[DOCUMENT EXCERPT]:

▽

Ask HN: Why every company writes their own billing solution? - xstartup
Most companies write their own billing solution with custom payment method integrations.<p>Why isn&#x27;t their open source solution which takes care of it all?<p>I am interested in sponsoring work in this direction if anyone is interested.
======
tarstarr
(I work on Stripe Billing.) Broadly we think most people should buy rather
than build here, because billing is infrastructure and doesn't create the
unique value in your product that makes more customers willing to pay. Why is
there relatively little OSS for it? Probably because it's difficult to do
right, a bit crufty, and tough to motivate a volunteer workforce to wake up in
the morning and crank through some tickets about German invoice formatting.

Here's the evolution that we see at a lot of companies as they grow: the table
stakes version of billing ("just get something that lets us charge for our
MVP!") is an N week project. Everyone gets it wrong, but right enough to not
kill the business. Then it worms the way into the rest of their systems,
because of a lack of clear design boundaries or a documented internal API to
answer questions like "Should account X have access to feature Y?", and it
becomes an ongoing maintenance task both for the billing system and all the
code which touches it, which is everything.

△

[DATA SEGMENT]:
▽

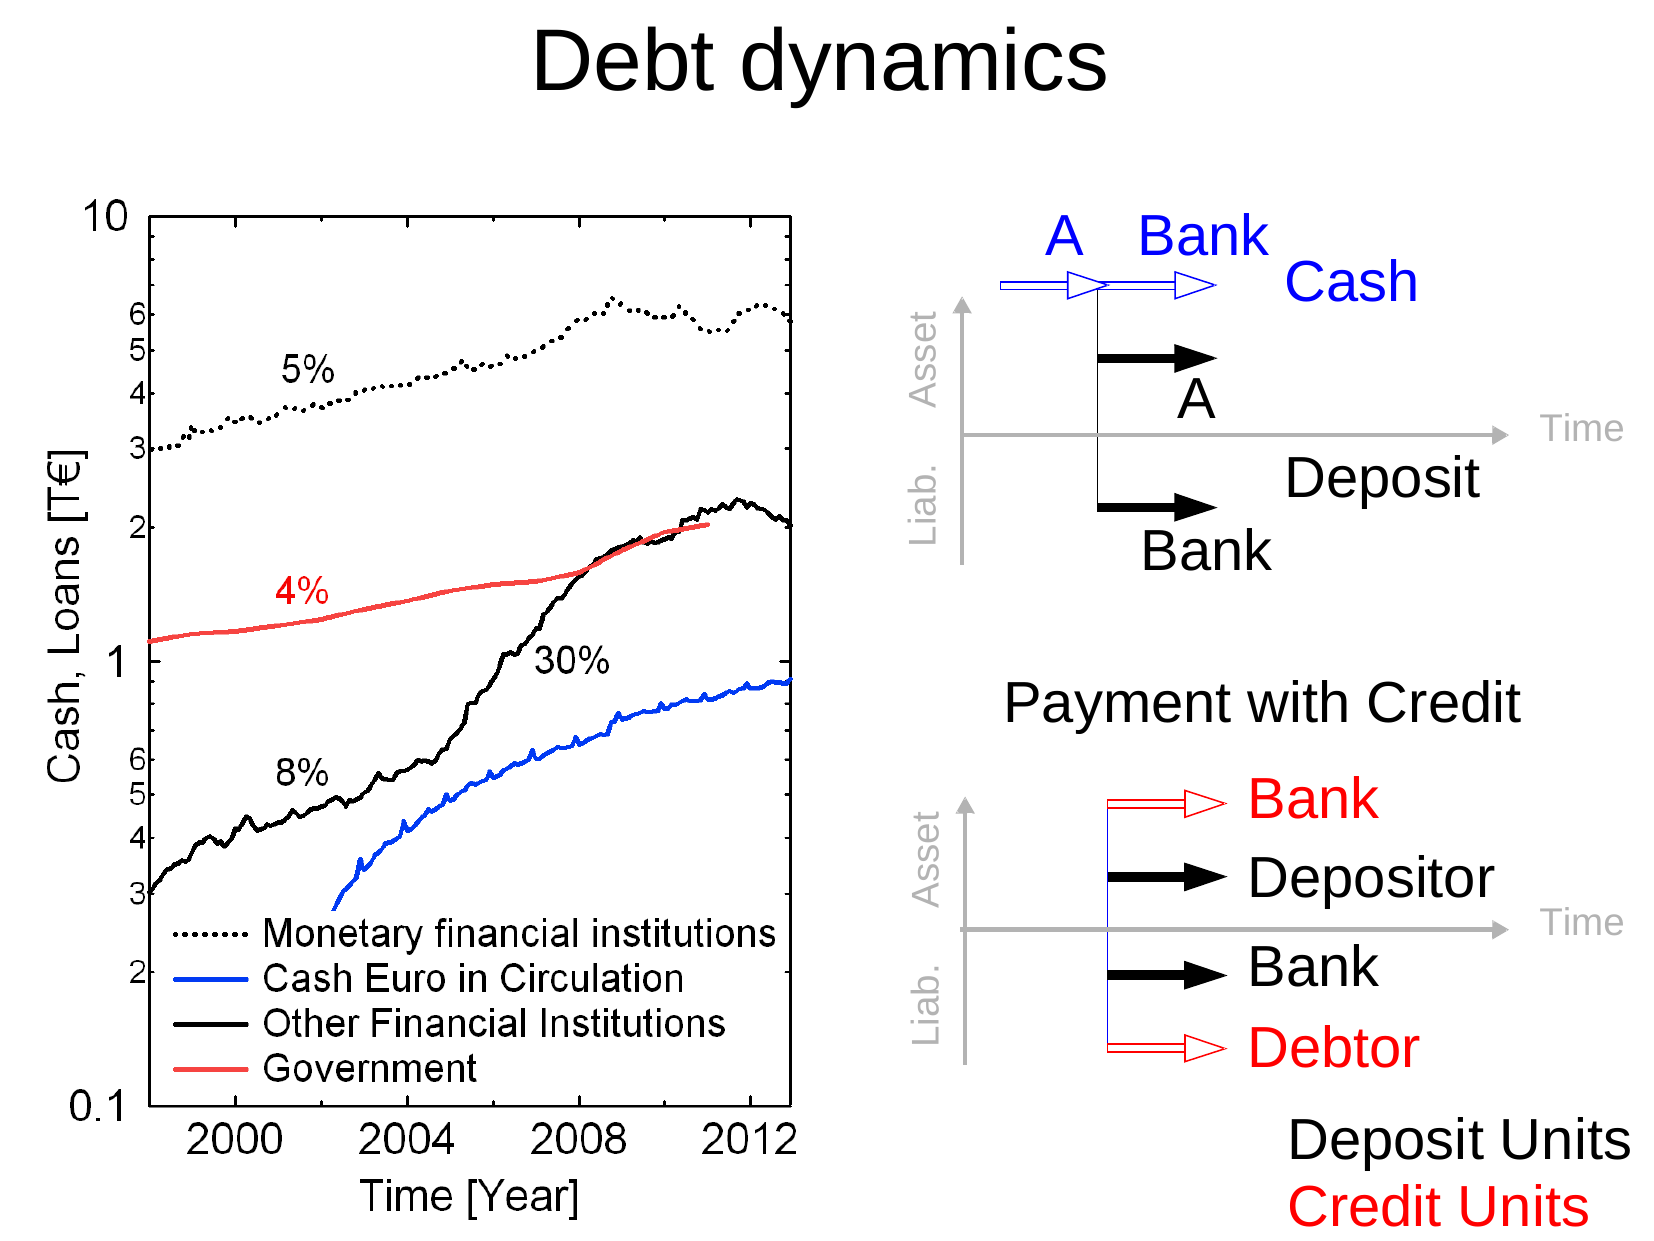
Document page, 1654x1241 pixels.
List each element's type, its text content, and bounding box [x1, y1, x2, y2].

△

[WHAT TO DO]:
- A) Answer from the billing thread:
(i) Which product does tarstarr say they work on?
(ii) What kind of work does the original poster offer to sponsor?
(iii) What example topic does tarstarr give for tickets that are hard to motivate volunteers to work through?
- B) Reproduce the passage of the billing thread between "Ask HN: Why" and "German invoice formatting.", inclusive.

[TASK-BY-TASK RESULTS]:
- A)
(i) Stripe Billing.
(ii) Work toward an open source solution for billing that handles custom payment method integrations.
(iii) German invoice formatting.

- B)
Ask HN: Why every company writes their own billing solution? - xstartup
Most companies write their own billing solution with custom payment method integrations.<p>Why isn&#x27;t their open source solution which takes care of it all?<p>I am interested in sponsoring work in this direction if anyone is interested.
======
tarstarr
(I work on Stripe Billing.) Broadly we think most people should buy rather
than build here, because billing is infrastructure and doesn't create the
unique value in your product that makes more customers willing to pay. Why is
there relatively little OSS for it? Probably because it's difficult to do
right, a bit crufty, and tough to motivate a volunteer workforce to wake up in
the morning and crank through some tickets about German invoice formatting.